Soraia disferiu uma cotovelada no braço dele.
— Então, o senhor aceita?— Perguntou Carolina para Francisco.
Ele estava prestes a inventar alguma desculpa, mas Soraia não deixou.
— É claro que ele aceita. O senhor Francisco estava me contando que se sentiu muito realizado por poder ter a chance de tornar realidade esse sonho.
— Ah, perfeito. Então pode voltar amanhã. Tenham uma boa tarde.— Em seguida, Carolina se afastou.
Francisco a fuzilou com os olhos.
— O que foi? Você é bem melhor em matemática do que eu.
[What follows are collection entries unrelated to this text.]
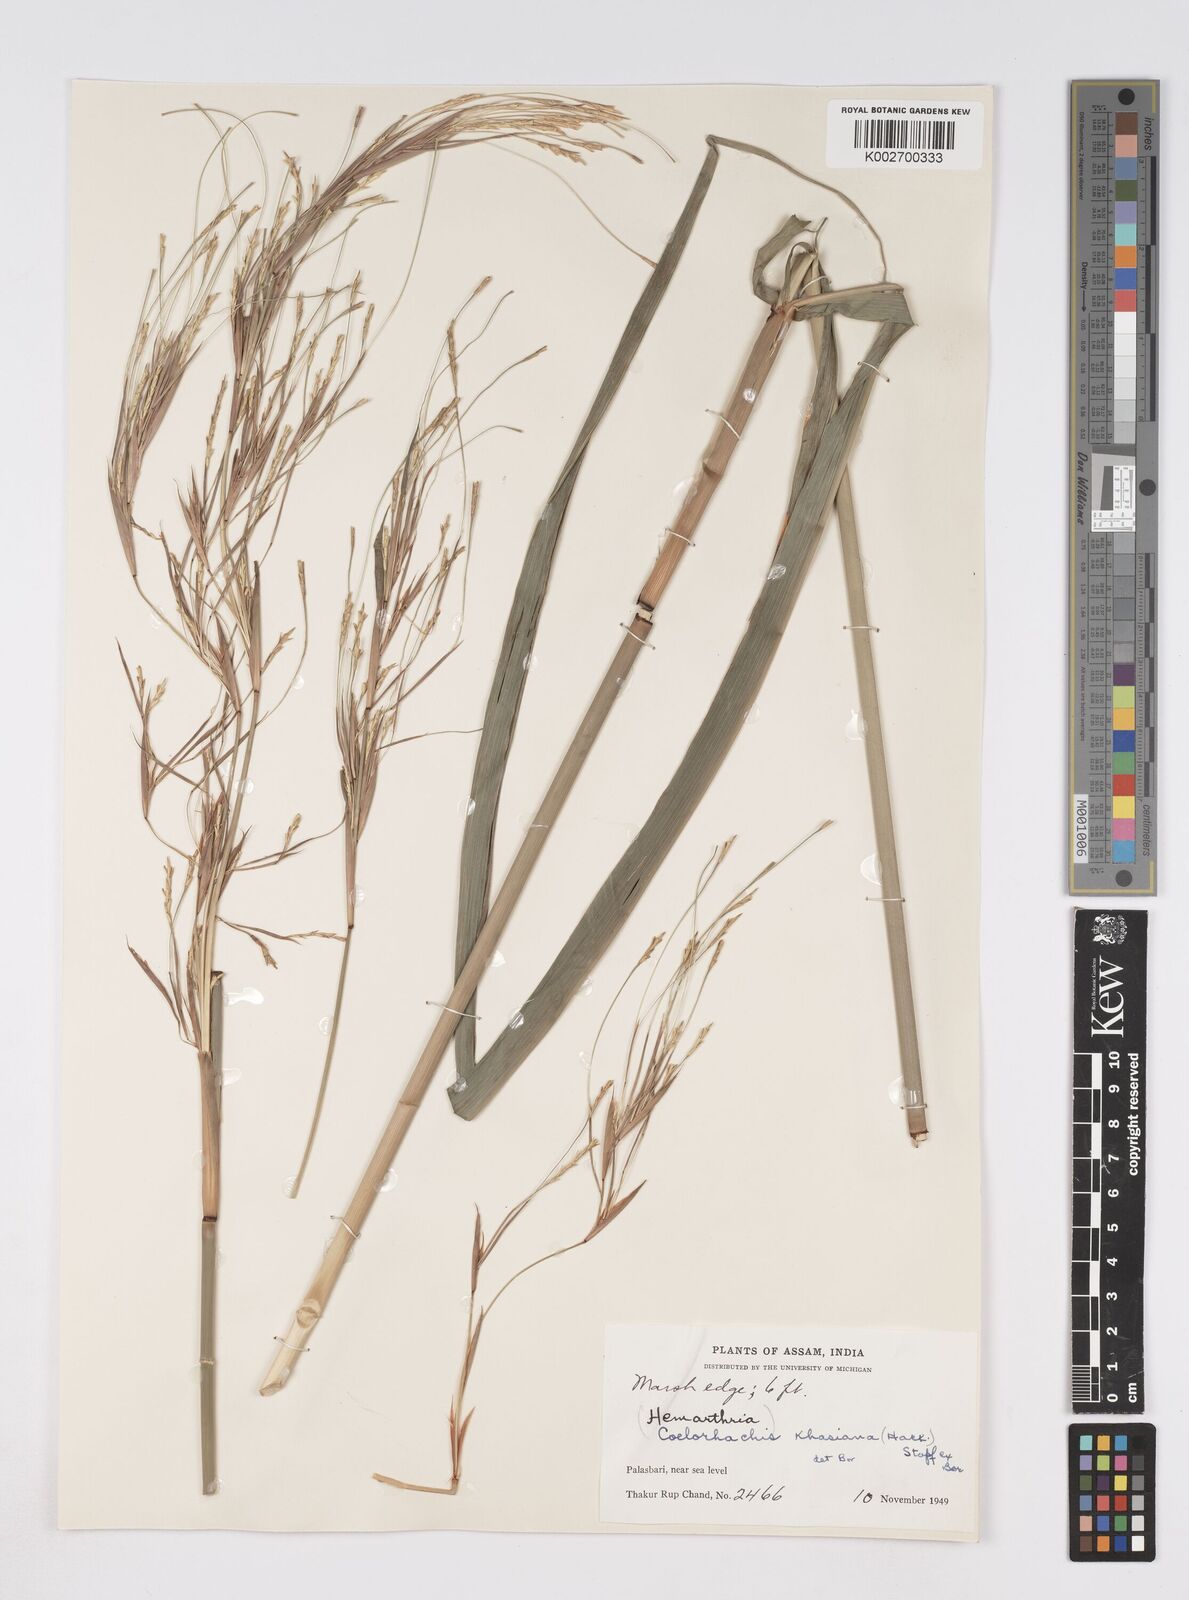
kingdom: Plantae
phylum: Tracheophyta
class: Liliopsida
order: Poales
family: Poaceae
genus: Rottboellia
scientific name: Rottboellia striata
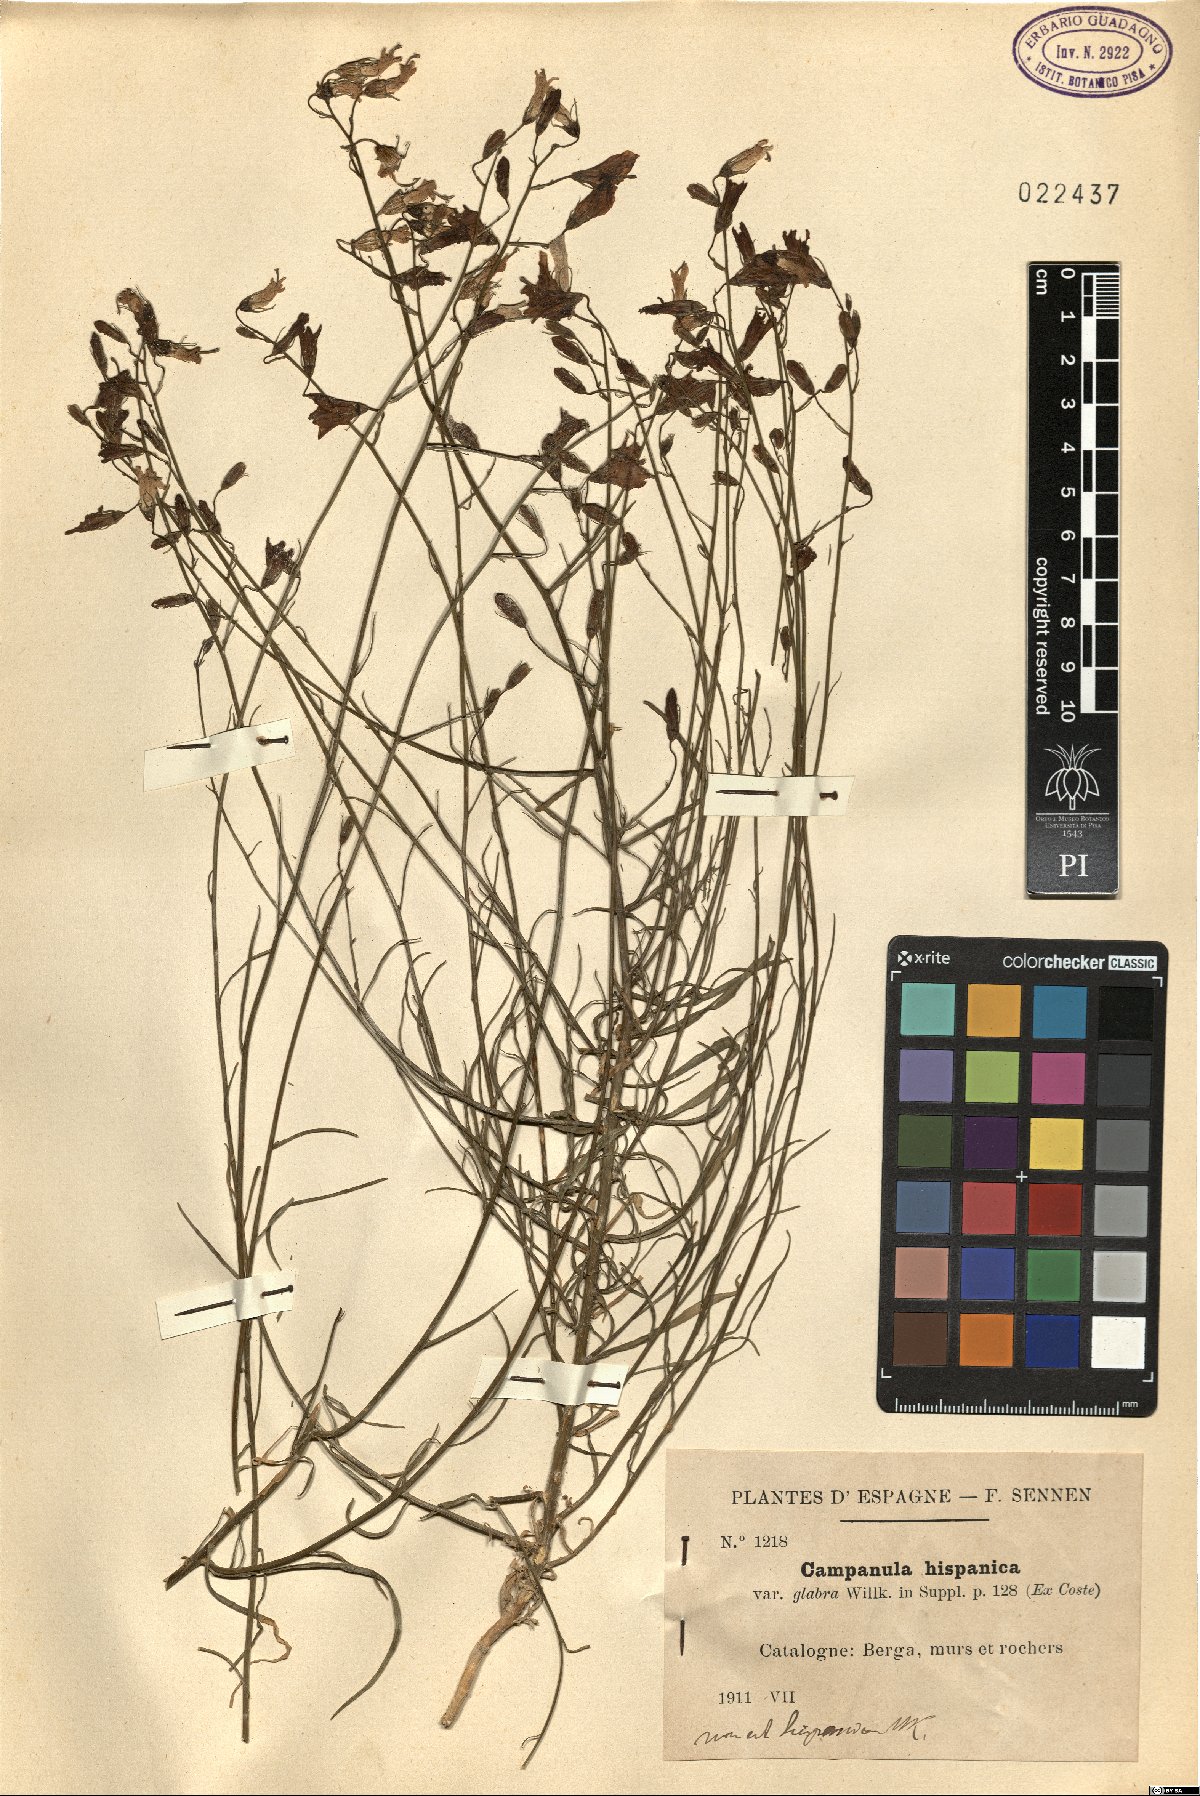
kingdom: Plantae
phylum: Tracheophyta
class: Magnoliopsida
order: Asterales
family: Campanulaceae
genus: Campanula
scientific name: Campanula hispanica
Eu estaria em apuros se tivesse que dar aulas de três matérias.
— Claro... E para salvar a sua pele, a senhorita colocou a corda no meu pescoço.
— Você tem um talento nato para dar aulas, deveria aproveitar isso.
— Claro, imagine.— disse o homem, com ironia.
— Alguém já o disse que tem o costume de repetir a palavra " claro".— Soraia cruzou o portão do colégio enquanto falava com Francisco ao lado dela.
— A sua amiga que dava aulas de matemática é a Júlia Santiago?
Soraia deteve os passos repentinamente, parecia assustada.
— Vocês mencionaram o nome Júlia e a diretora disse que a moça em questão vai se casar com o filho do prefeito.
— Por que isso é do seu interesse?— Soraia rebateu com outra pergunta.
Francisco percebeu o medo nos olhos dela.
— A sua amiga é a filha do Eugênio Santiago, só pode ser.
— Quem é você?— Perguntou Soraia.
— Deixe-me apresentar corretamente... Francisco Messina, ao seu dispor.
O queixo da Soraia quase caiu ao ouvir aquele sobrenome.
Não havia uma única pessoa em Aventine, assim como em Rosa Rosso, que não conhece a guerra dos Santiago e dos Messina.
— O que você quer com a minha amiga?— Perguntou Soraia, trincando os dentes.
— O que mais um Messina pode querer de um Santiago se não a cabeça dele em uma bandeja?